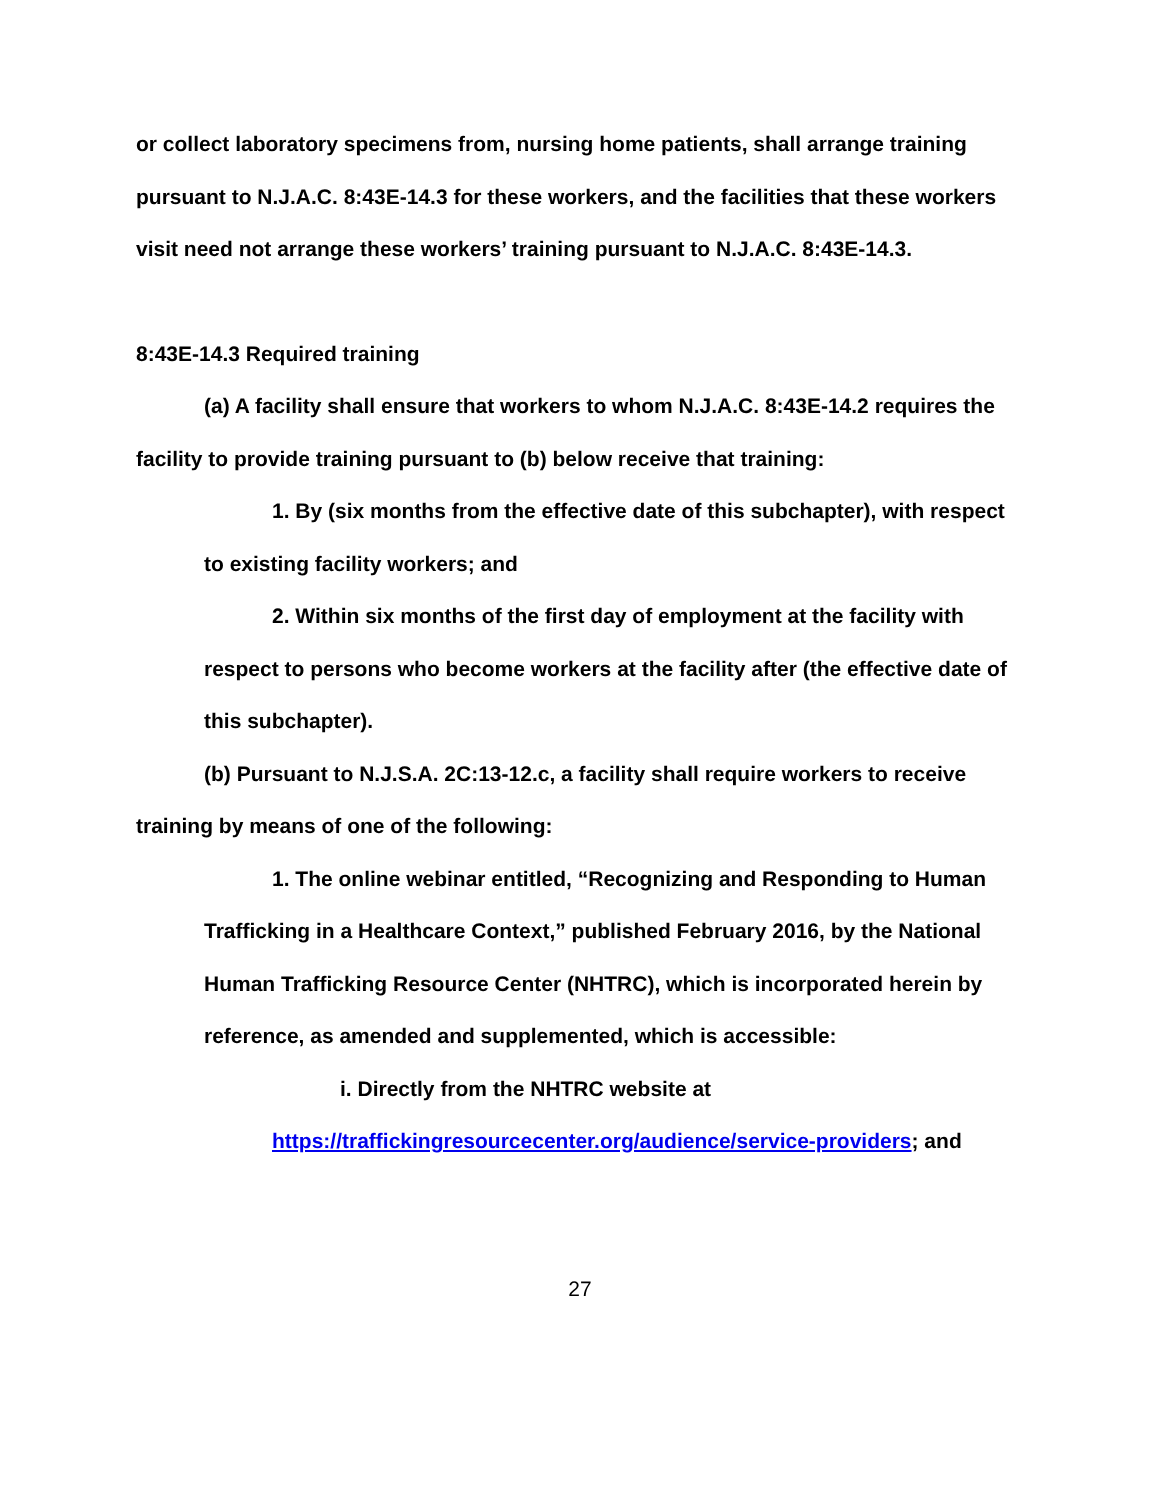or collect laboratory specimens from, nursing home patients, shall arrange training pursuant to N.J.A.C. 8:43E-14.3 for these workers, and the facilities that these workers visit need not arrange these workers’ training pursuant to N.J.A.C. 8:43E-14.3.
8:43E-14.3 Required training
(a) A facility shall ensure that workers to whom N.J.A.C. 8:43E-14.2 requires the facility to provide training pursuant to (b) below receive that training:
1. By (six months from the effective date of this subchapter), with respect to existing facility workers; and
2. Within six months of the first day of employment at the facility with respect to persons who become workers at the facility after (the effective date of this subchapter).
(b) Pursuant to N.J.S.A. 2C:13-12.c, a facility shall require workers to receive training by means of one of the following:
1. The online webinar entitled, “Recognizing and Responding to Human Trafficking in a Healthcare Context,” published February 2016, by the National Human Trafficking Resource Center (NHTRC), which is incorporated herein by reference, as amended and supplemented, which is accessible:
i. Directly from the NHTRC website at
https://traffickingresourcecenter.org/audience/service-providers; and
27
★ ★ ★
DIRECTIONS:
Where a line of the data holds the word "NHTRC", copy that line.

SOLUTION:
1. The online webinar entitled, “Recognizing and Responding to Human Trafficking in a Healthcare Context,” published February 2016, by the National Human Trafficking Resource Center (NHTRC), which is incorporated herein by reference, as amended and supplemented, which is accessible:
i. Directly from the NHTRC website at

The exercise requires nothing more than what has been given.